What do you do with that? The little guy wasn't more than a couple of months old; he was clearly accustomed to people, but we had no idea where he belonged and no one seemed to be looking for him. The park is bordered by a couple of fairly high-traffic streets and there's a number of loose dogs in the neighborhood, so I really didn't want to leave him on his own. And ohmygod he was so helpless and adorable. (NOT taking him home. NOT taking him home. NOT taking him home.)

I figured if someone did go out to look for him, they'd have a better chance checking the local animal shelter than they would just randomly looking around the neighborhood. So I took him to our vet first, hoping against hope he'd have one of those identity chips even though he was so little, or that someone would have reported him lost there. (When I took OneCat and TwoCat to their vet last week, someone had brought in a stray they'd found, who turned out to have an identity chip, and while I was there he was reunited with his people, to many tears and much rejoicing all around. I couldn't help but hope for something similar for Charlie.)

Charlie was chipless, unfortunately, and the vet said the best thing I could do was to take him to the shelter.
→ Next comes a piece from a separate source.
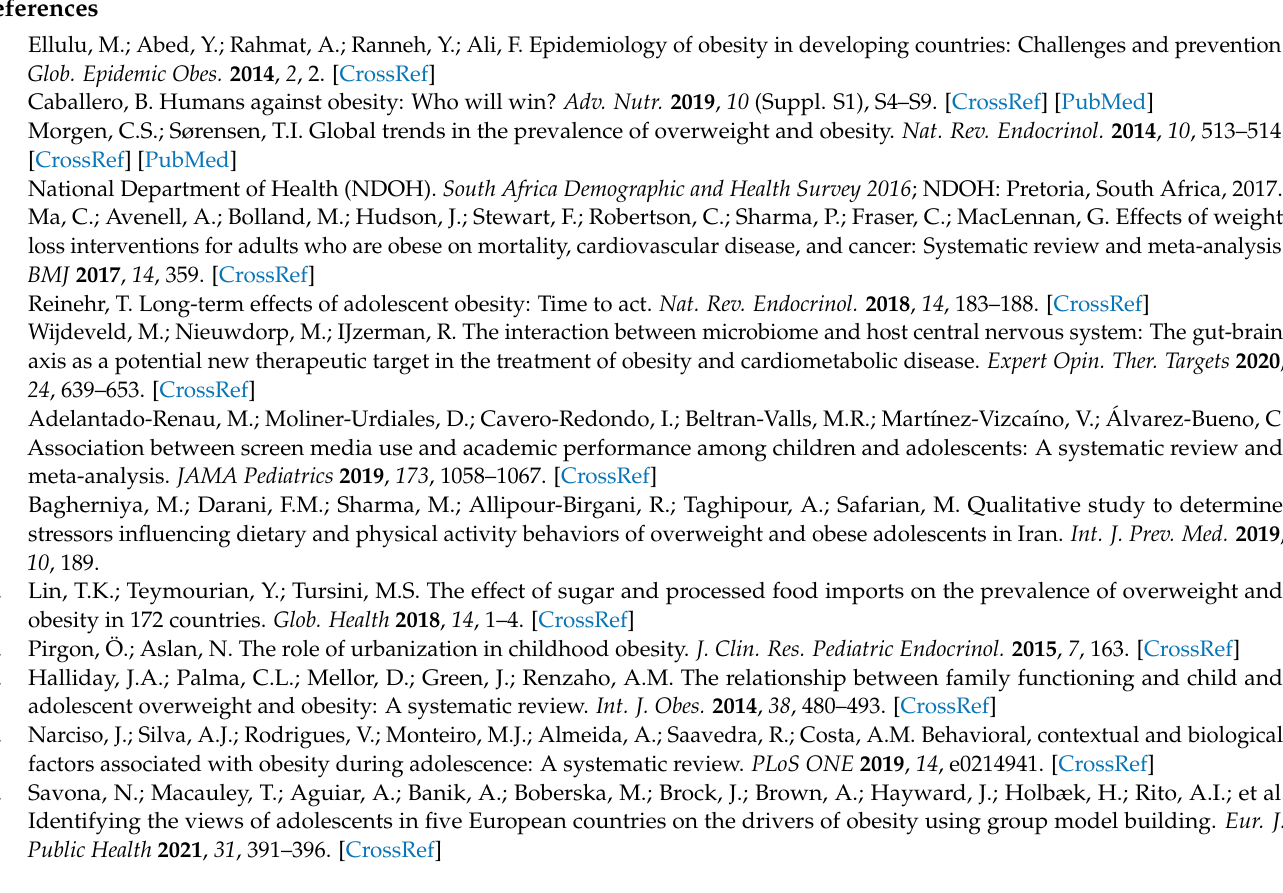
Figure A4. School map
Even if his people didn't find him, he was so cute and well-behaved that she said he'd have an excellent chance of adoption. (And neither one of us could bring ourselves to say this, but even if he does meet the fate of most unclaimed animals in shelters, I think it's better for him go that way than to be hit by a car or mauled by a dog.)

I took a cardboard box to put him in for the car ride to the vet, but he only lasted about 30 seconds in the box - much more fun to ride up front like a person! I was worried about him scooting around the car, but he sprawled comfortably on the seat and stayed put. On the 20-minute ride downtown to the shelter, he wormed his way onto my lap, sighed in contentment, and promptly fell asleep. The shelter people were completely taken in by him (as was everyone I passed on the way in), and it's a good shelter, so I trust he'll do well there... I'll check the neighborhood every day for signs, and hope that he's found by his old people or adopted by good new ones.
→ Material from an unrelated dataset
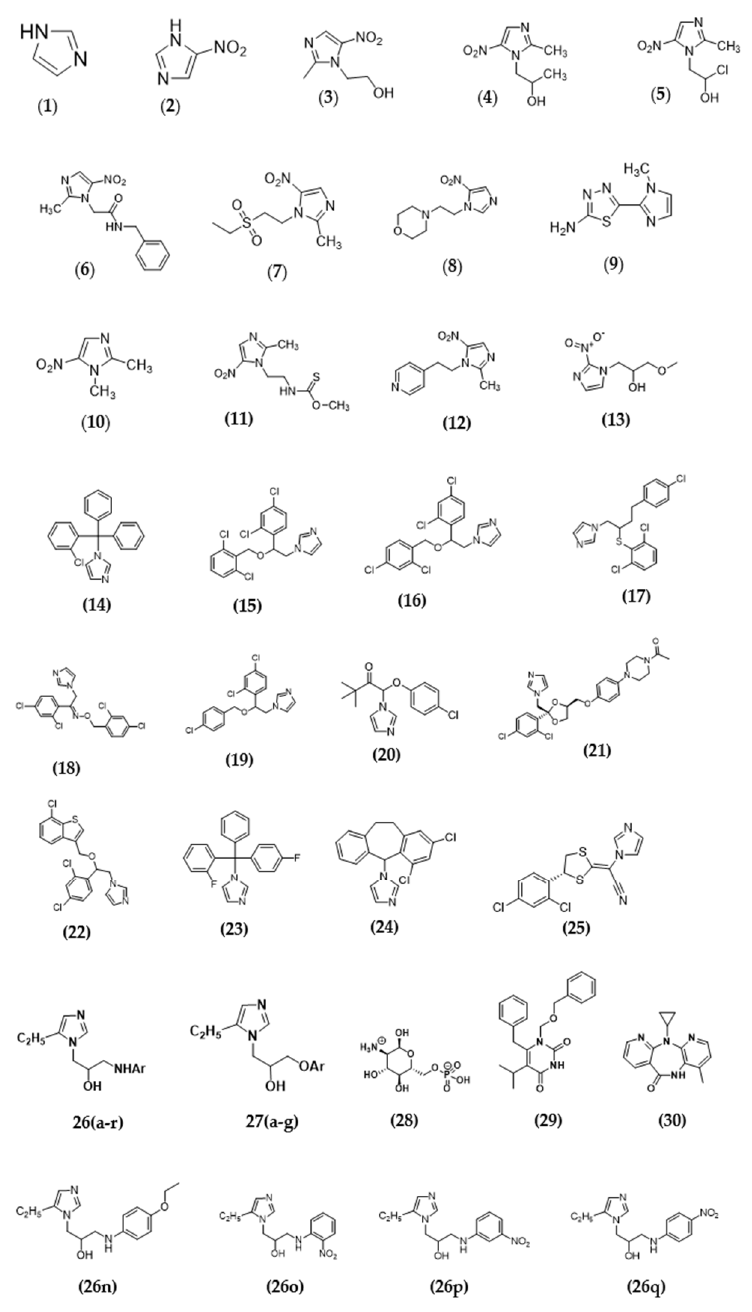
Figure 1. Structures of compounds.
But I still can't help wishing he were my Charlie. We had a thing, there, for a little while.

Saturday, August 04, 2007

We now return to fairly normal blogging

I was a little abashed to read Dr. Virago's post the other day about deciding what nifty things to add to an empty day in her fall course schedule. She, faced with the rich possibility of adding a new topic to the course, asked for recommendations for material to support a discussion of the future of literary studies.

I, faced with the same small empty block in my syllabus, thought "Woo hoo! A day off!"

Nearly every semester, I need to miss one day of class for a conference or professional obligation of some kind. This fall, for the first time in ages, I'm teaching a set of classes I've taught before without making any substantive changes, so all I needed to do was to shift the daily topics over to the fall calendar. And, lo and behold, since I'd needed to plan for missing a day in the previous semesters I'd taught the class, two out of my three classes ended up with one empty day each.

Yeah, I considered adding an extra day on some topic that had gotten a little too squeezed in previous semesters, but I'll confess I didn't consider it very long. The tantalizing jewel of an idea that dangled before my imagination was to simply build in a day off, ideally during October, more commonly known in the academic world as Exploding Head Month.

The fun part was trying to decide where to put it. Should I tack it on to fall break or maybe save it for Thanksgiving, to stretch those precious vacations out a little? Should I put it before the big midterm exam, to give both me and the students a little bit of a breather? Or maybe it would fit well on the Friday before my birthday, which often gets lost in the midsemester crunch? The possibilities are delicious.

I know that that magical day is going to disappear in a flash, probably consumed in grading or meetings or housework or whatever else I'm most behind on at that point, but right now it's worth it just to imagine the joy of a day off during the hardest part of the semester.